SOURCE EXTRACT
=== Begin Enclosure ===

Pearl Jam is an American rock band formed in Seattle, Washington, in 1990. The band's line up consists of founding members Jeff Ament (bass guitar), Stone Gossard (rhythm guitar), Mike McCready (lead guitar), and Eddie Vedder (lead vocals, guitar), as well as Matt Cameron (drums), who joined in 1998. Keyboardist Boom Gaspar has also been a touring/session member with the band since 2002. Drummers Jack Irons, Dave Krusen, Matt Chamberlain, and Dave Abbruzzese are former members of the band. Pearl Jam outsold many of their contemporary alternative rock bands from the early 1990s, and are considered one of the most influential bands of the decade, being dubbed as "the most popular American rock & roll band of the '90s".

Formed after the demise of Gossard and Ament's previous band, Mother Love Bone, Pearl Jam broke into the mainstream with their debut album, Ten, in 1991. Ten stayed on the Billboard 200 chart for nearly five years, and has gone on to become one of the highest-selling rock records ever, going 13x platinum in the United States. Released in 1993, Pearl Jam's second album, Vs., sold over 950,000 copies in its first week of release, setting the record for most copies of an album sold in its first week of release at the time. Their third album, Vitalogy (1994), became the second-fastest-selling CD in history at the time, with more than 877,000 units sold in its first week.

=== End Enclosure ===

Pick up the Pearl Jam passage after its last sentence and write on from there.

SUPPLIED MATERIAL
=== Begin Enclosure ===

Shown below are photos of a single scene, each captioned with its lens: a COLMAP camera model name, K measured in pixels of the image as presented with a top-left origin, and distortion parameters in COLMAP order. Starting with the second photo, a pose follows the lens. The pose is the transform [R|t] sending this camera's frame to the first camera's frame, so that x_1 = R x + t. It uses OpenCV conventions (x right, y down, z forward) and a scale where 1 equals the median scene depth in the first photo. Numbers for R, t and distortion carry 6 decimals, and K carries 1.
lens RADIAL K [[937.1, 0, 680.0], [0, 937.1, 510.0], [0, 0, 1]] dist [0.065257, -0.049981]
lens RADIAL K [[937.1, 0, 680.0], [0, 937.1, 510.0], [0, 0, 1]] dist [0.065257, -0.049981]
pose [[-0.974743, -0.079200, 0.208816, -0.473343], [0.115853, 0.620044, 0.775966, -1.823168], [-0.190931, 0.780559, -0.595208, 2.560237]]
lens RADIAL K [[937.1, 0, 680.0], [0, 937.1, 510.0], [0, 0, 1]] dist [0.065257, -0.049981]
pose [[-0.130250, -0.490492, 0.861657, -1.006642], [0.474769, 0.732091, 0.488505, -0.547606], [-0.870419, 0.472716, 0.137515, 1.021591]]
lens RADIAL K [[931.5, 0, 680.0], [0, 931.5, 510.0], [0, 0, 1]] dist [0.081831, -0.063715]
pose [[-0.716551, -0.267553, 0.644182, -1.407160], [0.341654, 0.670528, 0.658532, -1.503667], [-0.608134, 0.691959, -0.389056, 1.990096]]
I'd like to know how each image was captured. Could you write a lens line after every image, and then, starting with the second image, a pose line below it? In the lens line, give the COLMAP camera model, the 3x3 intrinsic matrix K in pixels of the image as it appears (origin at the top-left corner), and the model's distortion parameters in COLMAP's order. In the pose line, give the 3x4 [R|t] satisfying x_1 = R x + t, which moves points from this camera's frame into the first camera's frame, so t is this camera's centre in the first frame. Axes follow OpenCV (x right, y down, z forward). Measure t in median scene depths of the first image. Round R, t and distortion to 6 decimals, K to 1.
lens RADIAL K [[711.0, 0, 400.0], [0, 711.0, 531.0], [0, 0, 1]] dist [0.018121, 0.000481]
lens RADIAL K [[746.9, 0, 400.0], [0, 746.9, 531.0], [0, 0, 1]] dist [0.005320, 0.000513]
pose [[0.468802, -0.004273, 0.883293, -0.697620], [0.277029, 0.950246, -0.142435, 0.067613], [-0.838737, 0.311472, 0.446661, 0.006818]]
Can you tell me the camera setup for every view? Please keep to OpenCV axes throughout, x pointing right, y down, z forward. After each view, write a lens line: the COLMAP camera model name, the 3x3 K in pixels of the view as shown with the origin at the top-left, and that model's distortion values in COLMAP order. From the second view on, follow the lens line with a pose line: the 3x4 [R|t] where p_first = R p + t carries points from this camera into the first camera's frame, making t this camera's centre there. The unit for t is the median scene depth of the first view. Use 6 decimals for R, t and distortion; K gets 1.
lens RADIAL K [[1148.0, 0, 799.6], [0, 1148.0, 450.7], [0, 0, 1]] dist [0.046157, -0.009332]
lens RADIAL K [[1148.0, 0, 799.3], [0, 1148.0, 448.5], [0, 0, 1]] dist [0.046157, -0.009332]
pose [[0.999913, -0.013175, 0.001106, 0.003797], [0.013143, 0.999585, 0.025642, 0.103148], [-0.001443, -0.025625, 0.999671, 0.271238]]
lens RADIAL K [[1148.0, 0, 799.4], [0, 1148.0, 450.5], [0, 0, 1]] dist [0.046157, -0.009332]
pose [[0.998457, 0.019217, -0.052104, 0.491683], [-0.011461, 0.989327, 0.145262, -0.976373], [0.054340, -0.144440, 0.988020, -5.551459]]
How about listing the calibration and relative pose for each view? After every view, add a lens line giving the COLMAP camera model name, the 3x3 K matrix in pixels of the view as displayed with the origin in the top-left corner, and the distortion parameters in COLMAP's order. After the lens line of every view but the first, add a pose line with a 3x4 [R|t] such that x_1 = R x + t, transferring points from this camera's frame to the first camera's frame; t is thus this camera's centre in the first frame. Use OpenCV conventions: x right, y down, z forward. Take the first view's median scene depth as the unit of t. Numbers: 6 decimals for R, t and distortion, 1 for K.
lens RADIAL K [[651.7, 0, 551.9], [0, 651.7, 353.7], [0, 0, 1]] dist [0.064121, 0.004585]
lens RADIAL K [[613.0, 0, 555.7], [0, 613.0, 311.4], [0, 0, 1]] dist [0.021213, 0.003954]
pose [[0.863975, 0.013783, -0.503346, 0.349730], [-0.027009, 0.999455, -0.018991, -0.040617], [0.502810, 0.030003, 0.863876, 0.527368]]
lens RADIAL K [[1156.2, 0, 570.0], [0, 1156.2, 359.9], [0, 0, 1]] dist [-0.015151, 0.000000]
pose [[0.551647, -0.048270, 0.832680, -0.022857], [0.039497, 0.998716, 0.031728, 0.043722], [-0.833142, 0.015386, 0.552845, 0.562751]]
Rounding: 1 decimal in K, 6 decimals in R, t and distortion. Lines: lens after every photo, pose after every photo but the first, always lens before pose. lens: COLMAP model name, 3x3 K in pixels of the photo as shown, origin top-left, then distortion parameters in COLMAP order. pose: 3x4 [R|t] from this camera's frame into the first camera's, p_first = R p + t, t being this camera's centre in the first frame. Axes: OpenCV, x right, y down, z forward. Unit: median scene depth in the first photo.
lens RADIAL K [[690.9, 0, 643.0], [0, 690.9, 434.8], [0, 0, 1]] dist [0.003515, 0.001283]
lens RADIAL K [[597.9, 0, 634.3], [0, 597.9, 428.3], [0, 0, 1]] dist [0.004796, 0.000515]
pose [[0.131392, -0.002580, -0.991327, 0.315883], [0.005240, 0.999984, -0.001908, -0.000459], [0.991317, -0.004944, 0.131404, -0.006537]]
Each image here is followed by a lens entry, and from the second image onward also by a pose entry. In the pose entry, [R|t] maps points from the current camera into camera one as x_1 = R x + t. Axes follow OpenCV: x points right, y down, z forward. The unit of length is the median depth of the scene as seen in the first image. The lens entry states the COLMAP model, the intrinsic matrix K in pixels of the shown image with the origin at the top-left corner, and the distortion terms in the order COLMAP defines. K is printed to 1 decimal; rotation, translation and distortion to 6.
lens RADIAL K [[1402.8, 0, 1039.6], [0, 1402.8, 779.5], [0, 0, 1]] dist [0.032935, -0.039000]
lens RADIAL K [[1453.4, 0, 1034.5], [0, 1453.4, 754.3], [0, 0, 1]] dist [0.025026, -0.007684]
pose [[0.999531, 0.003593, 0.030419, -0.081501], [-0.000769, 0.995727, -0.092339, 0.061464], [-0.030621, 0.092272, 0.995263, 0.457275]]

=== End Enclosure ===

EXPECTED ANSWER
One of the key bands in the grunge movement of the early 1990s, Pearl Jam's members often shunned popular music industry practices such as making music videos or participating in interviews. The band also sued Ticketmaster, claiming it had monopolized the concert-ticket market. In 2006, Rolling Stone described the band as having "spent much of the past decade deliberately tearing apart their own fame."

Pearl Jam had sold more than 85 million albums worldwide by 2018, including nearly 32 million albums in the United States by 2012, making them one of the best-selling bands of all time. Pearl Jam was inducted into the Rock and Roll Hall of Fame in 2017 in its first year of eligibility. They were ranked at No. 8 in a reader poll by Rolling Stone magazine in its "Top Ten Live Acts of All Time" issue. Throughout its career, the band has also promoted wider social and political issues, from pro-choice sentiments to opposition to George W. Bush's presidency. Vedder acts as the band's spokesman on these issues”.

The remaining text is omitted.